His early years were spent in Strassburg, within the shadow of the cathedral. His father was a civil engineer–methodical, calculating, prosperous. The lad was the second of three sons: strong, bright, intelligent boys.
In his travels up and down the Rhine the father often took little Gustave with him, and the lad came to know each wild crag, and crowning fortress, and bend in the river where strong men with spears and bows and arrows used to lie in wait. In imagination Gustave repeopled the ruins and filled the weird forests with curious, haunting shapes. The Rhine reeks with history that merges off into misty song and fable; and this folklore of the storied river filled the day-dreams and night-dreams of this curious boy.
But all children have a vivid imagination, and the chief problem of modern education is how to conserve and direct it. As yet no scheme or plan or method has been devised that shows results, and the men of imagination seem to be those who have succeeded in spite of school. In Gustave Dore we have the curious spectacle of Nature keeping bright and fresh in the man all those strange conceptions of the child, and multiplying them by a man’s strength.
The wild imaginings of Gustave only served his father and mother with food for laughter; and his erratic absurdities in making pictures supplied the neighbors’ fun.
But actions that are funny in a child become disturbing in a man; he’s cute when little, but “sassy” when older.
Gustave, however, did not put away childish things. When he had reached the age of indiscretion–was fourteen, and had a frog in his throat, and was conscious of being barefoot–he still imagined things and made pictures of them. His father was distressed, and sought by bribes to get him to quit scrawling with pencil and turn his attention to logarithms and other useful things; but with only partial success.
When fifteen he accompanied his father and older brother to Paris, where the older boy was to be installed in the Ecole Polytechnique.

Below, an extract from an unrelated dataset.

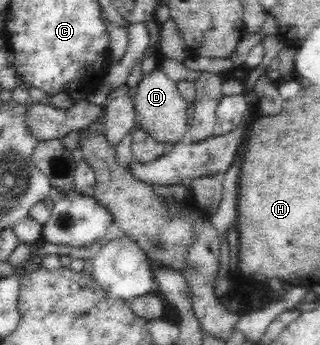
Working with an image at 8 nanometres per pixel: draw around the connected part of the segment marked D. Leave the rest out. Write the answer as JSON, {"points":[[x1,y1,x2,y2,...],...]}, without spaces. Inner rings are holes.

It was the hope of the father that, once in Paris, Gustave would consent to remain with his brother, and thus, by a change of base, a reform in his tastes would come about and he would leave the Rhine with its foolish old-woman tales and cease the detestable habit of picturing them.
It was the first time Gustave had ever been to Paris–the first time he had ever visited a large city. He was fascinated, captivated, enthralled. Paris was fairyland and paradise. He announced to his father and brother that he would not return to Alsace, neither would he go to the Polytechnique. They told him he must do either one or the other; and as the father was going back home in two days, Gustave could have just forty-eight hours in which to decide his destiny.
Passing by the office of the “Journal pour Rire,” the father and son gaping in all the windows like true rustics, they saw announced an illustrated edition of “The Labors of Hercules.” Some of the illustrations were shown in the window with the hope of tempting possible buyers. Gustave looked upon these illustrations with critical eye, and his face flushed scarlet–but he said nothing.
He knew the book; aye, every tale in it, with all its possible variations, had long been to him a bit of true history. To him Hercules lived yesterday, and, confusing hearsay with memory, he was almost ready to swear that he was present and used a shovel when the strong man cleaned the Augean stables.